This ground does not apply if a spouse succeeds to the tenancy under section 17. The Act specifies that acceptance of rent after the death of the former tenant should not be regarded as creating a new tenancy unless the landlord has agreed in writing to a change in the terms of the tenancy, such as an increase in rent.


Ground 8 Two months' rent arrears
As amended by Housing Act 1996 s101.
This is the first of three distinct grounds for possession based on rent arrears, although in practice most landlords plead all three in the alternative. Under Ground 8, two months' rent arrears (or eight weeks' arrears in the case of a weekly tenancy) give a landlord an automatic right to a possession order. However the landlord must prove that there are two months' arrears, both at the time when the notice of the landlord's intention to bring proceedings is served and at the date of the hearing.

Judges are entitled to find that Ground 8 is satisfied despite the fact that housing benefit is owed by the local authority (Marath v MacGillivray (1996) 28 HLR 484, CA, where the local authority paid benefit after the hearing with the result that the arrears were reduced below the Ground 8 threshold).

N. B. Day v Coltrane [2003] EWCA Civ 342; [2003] 1 WLR 1379. Delivery of a cheque is a conditional payment. If it is agreed (either expressly or through a course of dealing) that payment may be made by cheque, "where a cheque is offered in payment it amounts to a conditional payment.... from the time when the cheque was delivered" provided that it clears. That principle applies to Ground 8. If a cheque clears on presentation, the debt is paid when the cheque was delivered. An un-cleared cheque delivered to the landlord at or before the hearing and which was accepted by him, or which he was bound by an earlier agreement to accept, is to be treated as payment on the date of delivery provided it was subsequently paid on first presentation.

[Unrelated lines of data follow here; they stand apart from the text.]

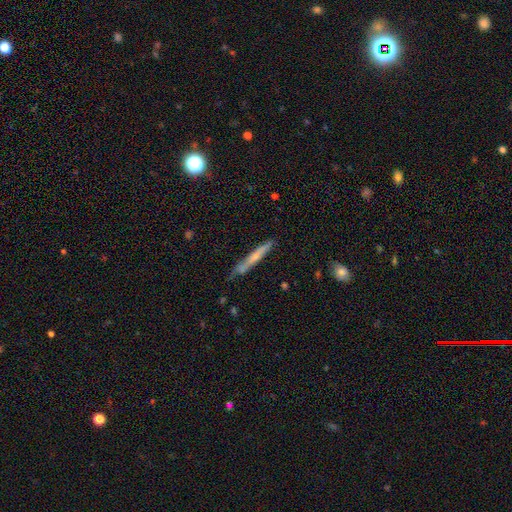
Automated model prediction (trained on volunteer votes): Smooth or featured?
  - smooth: 48% *
  - featured or disk: 46%
  - star or artifact: 6%
Merging?
  - none: 70% *
  - minor disturbance: 21%
  - merger: 5%
  - major disturbance: 4%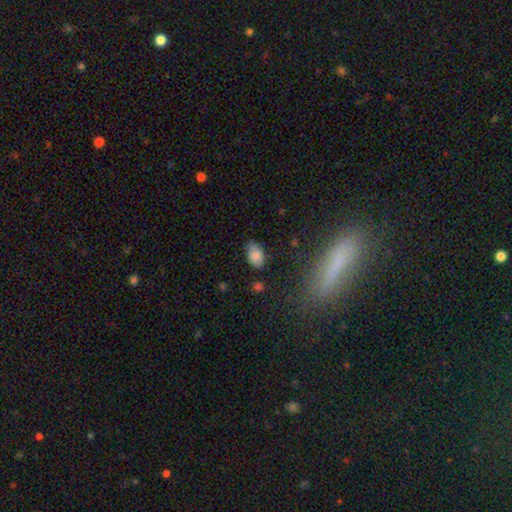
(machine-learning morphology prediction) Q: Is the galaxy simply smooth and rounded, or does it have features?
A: smooth — 83%.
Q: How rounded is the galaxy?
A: in between — 89%.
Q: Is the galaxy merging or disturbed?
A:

If possession proceedings are brought during the fixed term of a tenancy, there is no power to grant relief from forfeiture - County Courts Act 1984 s138 does not apply - Artesian Residential Investments v Beck [2000] QB 541, [2000] 2 WLR 357, CA, but does the court have power to adjourn for a short period so that those problems can be sorted out? In North British Housing Association Limited v Matthews [2004] EWCA Civ 1736; [2005] 2 All ER 667, the Court of Appeal held
• The court cannot be satisfied that the landlord is entitled to possession before the date of the hearing. The date of the hearing is the date when the claim is heard. It is not the date fixed for the hearing if, on that date, an adjournment is granted without a hearing taking place at all.
• There is no doubt that it is a perfectly proper exercise of the court's discretion to adjourn, if a case has to be taken out of the list because there is no judge available, or because there has been over-listing, or because the defendant is prevented by ill-health from attending court.
• The court retains jurisdiction to grant an adjournment before it is satisfied that the landlord is entitled to possession. It may be a proper exercise of discretion to adjourn the hearing before the court is satisfied that the landlord is entitled to possession - e.g. where there is an arguable claim for damages which can be set-off against arrears; where the tenant shows that there is an arguable defence based on accord and satisfaction or estoppel arising from an agreement whereby the landlord accepts an offer by the tenant to pay off the current rent and arrears at a certain rate in return for not pursuing the claim for possession; or where the court is satisfied that there is a real chance that the tenant would be given permission to apply for judicial review of the landlord's decision to claim possession because of abuse of power.
• However it is not legitimate to adjourn to enable the tenant to pay off arrears and so defeat the claim for possession, unless there are exceptional circumstances - e.g. if a tenant is robbed on the way to court, or if a computer failure prevents the housing benefit authority from being able to pay benefit due until the day after the hearing date. The fact that arrears are attributable to maladministration on the part of the housing benefit authority is not an exceptional circumstance.
• Once the court has expressed the conclusion that it is satisfied that the landlord is entitled to possession, there is no power to grant an adjournment in any circumstances (see s9(6)). The court cannot be "satisfied" within the meaning of s9(6) until the judge has given a judgment and effect is given to that judgment in a perfected order of the court.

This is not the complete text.